====== Materials provided

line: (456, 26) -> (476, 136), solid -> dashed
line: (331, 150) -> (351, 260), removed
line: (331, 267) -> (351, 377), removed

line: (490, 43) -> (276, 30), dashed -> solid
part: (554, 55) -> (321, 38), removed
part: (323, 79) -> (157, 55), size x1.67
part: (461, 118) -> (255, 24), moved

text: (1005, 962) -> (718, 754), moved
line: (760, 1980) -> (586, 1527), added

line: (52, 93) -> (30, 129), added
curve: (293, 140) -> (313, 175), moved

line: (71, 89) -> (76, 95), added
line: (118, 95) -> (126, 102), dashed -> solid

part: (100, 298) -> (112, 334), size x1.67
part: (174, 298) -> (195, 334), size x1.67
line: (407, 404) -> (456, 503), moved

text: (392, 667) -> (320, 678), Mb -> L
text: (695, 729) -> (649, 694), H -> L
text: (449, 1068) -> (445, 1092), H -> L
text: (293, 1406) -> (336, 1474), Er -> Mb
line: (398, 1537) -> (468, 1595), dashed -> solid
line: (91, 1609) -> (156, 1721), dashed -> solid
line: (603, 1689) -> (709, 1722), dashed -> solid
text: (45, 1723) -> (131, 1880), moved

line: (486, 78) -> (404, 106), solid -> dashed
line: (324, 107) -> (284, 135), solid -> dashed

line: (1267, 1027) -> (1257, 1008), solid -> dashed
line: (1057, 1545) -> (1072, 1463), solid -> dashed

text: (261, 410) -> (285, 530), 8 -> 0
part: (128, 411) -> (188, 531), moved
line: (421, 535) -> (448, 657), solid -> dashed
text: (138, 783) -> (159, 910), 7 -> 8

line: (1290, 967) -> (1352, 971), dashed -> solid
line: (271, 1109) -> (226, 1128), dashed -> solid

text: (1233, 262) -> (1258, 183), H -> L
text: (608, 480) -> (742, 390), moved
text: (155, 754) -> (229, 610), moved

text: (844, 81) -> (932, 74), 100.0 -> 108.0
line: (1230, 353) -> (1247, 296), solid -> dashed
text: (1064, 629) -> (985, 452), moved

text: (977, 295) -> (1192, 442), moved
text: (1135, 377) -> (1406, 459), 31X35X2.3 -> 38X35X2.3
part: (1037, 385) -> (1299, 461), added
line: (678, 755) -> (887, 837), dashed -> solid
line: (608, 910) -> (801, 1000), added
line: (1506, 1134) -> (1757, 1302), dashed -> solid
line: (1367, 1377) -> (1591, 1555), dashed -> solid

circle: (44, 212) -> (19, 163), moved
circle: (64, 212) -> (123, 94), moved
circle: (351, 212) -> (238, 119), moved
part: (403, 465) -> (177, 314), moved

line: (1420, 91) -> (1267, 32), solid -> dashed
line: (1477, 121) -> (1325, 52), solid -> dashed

============

> **Work item**:
Using the same words as the original, repeat the records above.

> **Exercise answer**:
line: (456, 26) -> (476, 136), solid -> dashed
line: (331, 150) -> (351, 260), removed
line: (331, 267) -> (351, 377), removed

line: (490, 43) -> (276, 30), dashed -> solid
part: (554, 55) -> (321, 38), removed
part: (323, 79) -> (157, 55), size x1.67
part: (461, 118) -> (255, 24), moved

text: (1005, 962) -> (718, 754), moved
line: (760, 1980) -> (586, 1527), added

line: (52, 93) -> (30, 129), added
curve: (293, 140) -> (313, 175), moved

line: (71, 89) -> (76, 95), added
line: (118, 95) -> (126, 102), dashed -> solid

part: (100, 298) -> (112, 334), size x1.67
part: (174, 298) -> (195, 334), size x1.67
line: (407, 404) -> (456, 503), moved

text: (392, 667) -> (320, 678), Mb -> L
text: (695, 729) -> (649, 694), H -> L
text: (449, 1068) -> (445, 1092), H -> L
text: (293, 1406) -> (336, 1474), Er -> Mb
line: (398, 1537) -> (468, 1595), dashed -> solid
line: (91, 1609) -> (156, 1721), dashed -> solid
line: (603, 1689) -> (709, 1722), dashed -> solid
text: (45, 1723) -> (131, 1880), moved

line: (486, 78) -> (404, 106), solid -> dashed
line: (324, 107) -> (284, 135), solid -> dashed

line: (1267, 1027) -> (1257, 1008), solid -> dashed
line: (1057, 1545) -> (1072, 1463), solid -> dashed

text: (261, 410) -> (285, 530), 8 -> 0
part: (128, 411) -> (188, 531), moved
line: (421, 535) -> (448, 657), solid -> dashed
text: (138, 783) -> (159, 910), 7 -> 8

line: (1290, 967) -> (1352, 971), dashed -> solid
line: (271, 1109) -> (226, 1128), dashed -> solid

text: (1233, 262) -> (1258, 183), H -> L
text: (608, 480) -> (742, 390), moved
text: (155, 754) -> (229, 610), moved

text: (844, 81) -> (932, 74), 100.0 -> 108.0
line: (1230, 353) -> (1247, 296), solid -> dashed
text: (1064, 629) -> (985, 452), moved

text: (977, 295) -> (1192, 442), moved
text: (1135, 377) -> (1406, 459), 31X35X2.3 -> 38X35X2.3
part: (1037, 385) -> (1299, 461), added
line: (678, 755) -> (887, 837), dashed -> solid
line: (608, 910) -> (801, 1000), added
line: (1506, 1134) -> (1757, 1302), dashed -> solid
line: (1367, 1377) -> (1591, 1555), dashed -> solid

circle: (44, 212) -> (19, 163), moved
circle: (64, 212) -> (123, 94), moved
circle: (351, 212) -> (238, 119), moved
part: (403, 465) -> (177, 314), moved

line: (1420, 91) -> (1267, 32), solid -> dashed
line: (1477, 121) -> (1325, 52), solid -> dashed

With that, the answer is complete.